#### Texto para revisar
|
Compras a plazos
Aumentan las exigencias de concesión
En épocas de dificultades económicas el pago a plazos se convierte en una buena fórmula para poder adquirir productos sin tener que desembolsar todo su valor de una vez. Esta posibilidad, hasta ahora, salía rentable tanto para los consumidores como para las empresas, pero actualmente las compras a plazos impagadas asciende al 84%.
Se denomina compra a plazos a una modalidad de compraventa utilizada, normalmente, para bienes duraderos, a través del cual el pago del precio no se hace en el momento de la adquisición del bien, sino que se difiere en el tiempo a través de una serie de pagos denominados "plazos", "cuotas" o "abonos" (en ocasiones, también reciben coloquialmente el nombre de "letras").
En los últimos años está posibilidad tenía grandes beneficios pero según los últimos datos, el importe de los efectos de comercio devueltos impagados ascendió a 21.130 millones de euros en 2008, cifra superior en un 83,9% a la de 2007.

#### Tareas obligatorias
**1)** Transcribe del texto sobre las compras a plazos el fragmento que empieza con las palabras "Se denomina compra" y termina con "la de 2007.".
**2)** Según el texto sobre las compras a plazos, ¿a cuánto ascendió en 2008 el importe de los efectos de comercio devueltos impagados?
Las filas provienen de una fuente distinta.

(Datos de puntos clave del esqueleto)

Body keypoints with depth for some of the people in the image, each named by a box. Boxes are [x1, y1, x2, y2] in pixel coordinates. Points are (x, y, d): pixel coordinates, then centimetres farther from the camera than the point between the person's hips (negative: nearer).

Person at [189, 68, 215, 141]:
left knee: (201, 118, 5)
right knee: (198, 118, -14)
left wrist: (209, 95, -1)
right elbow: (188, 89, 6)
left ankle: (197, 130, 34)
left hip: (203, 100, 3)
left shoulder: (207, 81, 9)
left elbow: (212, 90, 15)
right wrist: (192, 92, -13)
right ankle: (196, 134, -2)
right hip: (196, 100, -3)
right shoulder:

#### Soluciones propuestas
**1)**
Se denomina compra a plazos a una modalidad de compraventa utilizada, normalmente, para bienes duraderos, a través del cual el pago del precio no se hace en el momento de la adquisición del bien, sino que se difiere en el tiempo a través de una serie de pagos denominados "plazos", "cuotas" o "abonos" (en ocasiones, también reciben coloquialmente el nombre de "letras").
En los últimos años está posibilidad tenía grandes beneficios pero según los últimos datos, el importe de los efectos de comercio devueltos impagados ascendió a 21.130 millones de euros en 2008, cifra superior en un 83,9% a la de 2007.

**2)** A 21.130 millones de euros.